To help deal with this more definitively, an old concept with a new name is being promoted and encouraged by the Affordable Care Act: the Accountable Care Organization (ACO). The ACO harkens back to the infamous HMO capitation system of the early 1990s over which the population rebelled.
In a nutshell, hospitals, clinics, and health care providers have been given incentives to organize into teams that will get assigned groups of 5,000 or more Medicare patients. They will be expected to follow practice guidelines and protocols approved by Medicare. If they achieve certain goals established by Medicare with respect to cost, length of hospital stay, re‐admissions, or other “core measures,” they will get to share a portion of Medicare’s savings. If the reverse happens, they will face economic penalties.
Private insurance companies are currently setting up the non‐Medicare version of the ACO. These will be sold in the federally subsidized exchanges mandated by the Affordable Care Act. In this model, there are no fee‐for‐service payments to providers. Instead, an ACO is given a lump sum, or “bundled” payment for the entire care for a large group of insurance beneficiaries.

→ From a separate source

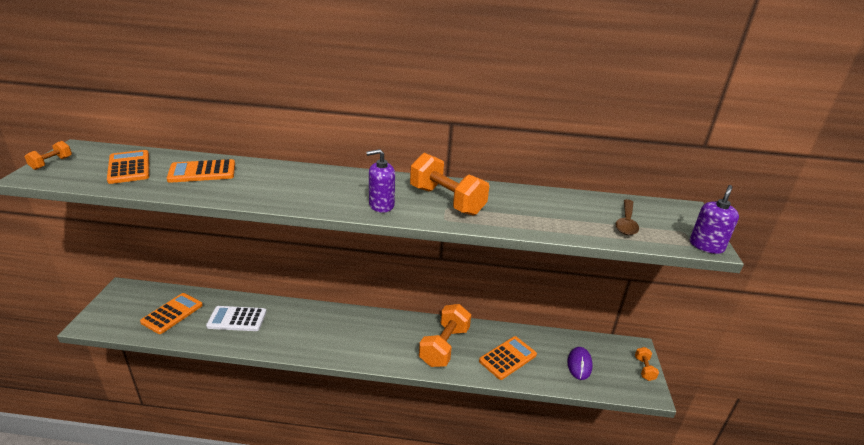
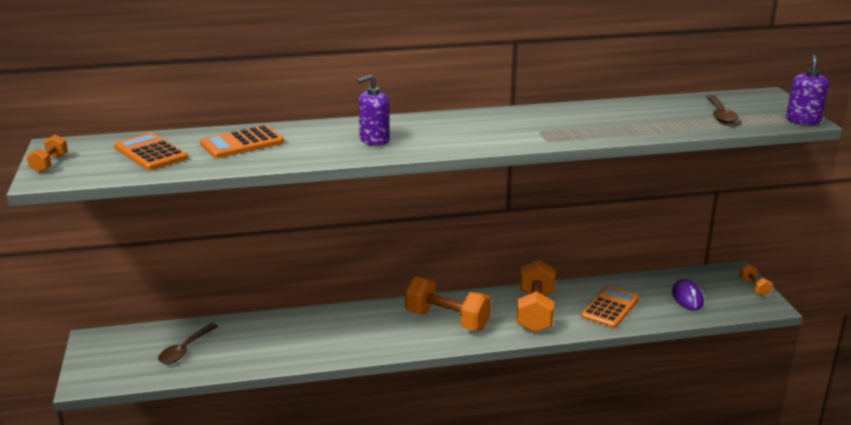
camera: 15 degrees left, 5 degrees down
(172, 313) = (185, 349): orange calculator -> brown spoon
(237, 319) = (272, 338): white calculator -> none
(381, 205) = (472, 140): purple soap dispenser -> purple soap dispenser (374, 140)
(446, 201) = (534, 125): orange dumbbell -> orange dumbbell (447, 320)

The ACOs are expected to follow the same Medicare‐approved practice protocols, but all of the financial risks are assumed by the ACOs. If the ACOs keep costs down, the team of providers and hospitals reap the financial reward: a surplus from the lump sum payment. If they lose money, the providers and hospitals eat the loss.

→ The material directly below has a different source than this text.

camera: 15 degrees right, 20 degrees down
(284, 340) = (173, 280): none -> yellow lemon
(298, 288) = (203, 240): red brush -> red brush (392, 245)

In both the Medicare and non‐Medicare varieties of the ACO, cost control and compliance with centrally‐planned practice guidelines are the primary goal. The hospital and provider networks will live or die by these objectives.
When almost all health care providers are salaried employees of hospitals, hospitals might then be able to get ACOs to work better than their ancestor HMOs. The hospital administrators will have more control over their medical staff. If doctors don’t follow the protocols and guidelines, and desired outcomes are not reached, hospitals can replace the “problem” doctors.
So where does all this place the medical profession with respect to its ethical credo? In a few years, almost all doctors will be employees of hospitals and will be ordered to practice medicine according to federally prescribed guidelines — guidelines that put the best interests of the state ahead of the interests of individual patients.
When the physician’s primary obligation is to satisfy the wishes of the payer — ultimately the wishes of the state — how can patients be truly confident in their doctors’ decisions?
I submit that it all boils down to a question of professional ethics.
The medical profession must decide — and soon — which ethical doctrine to follow: Are doctors to be agents of their patients or agents of the state? All of us should dread the latter choice — because we will all be patients some day.
Editor’s Note: This article originally misattributed an estimate on the number of employed physicians to the American Medical Association. The estimate came from The New England Journal of Medicine.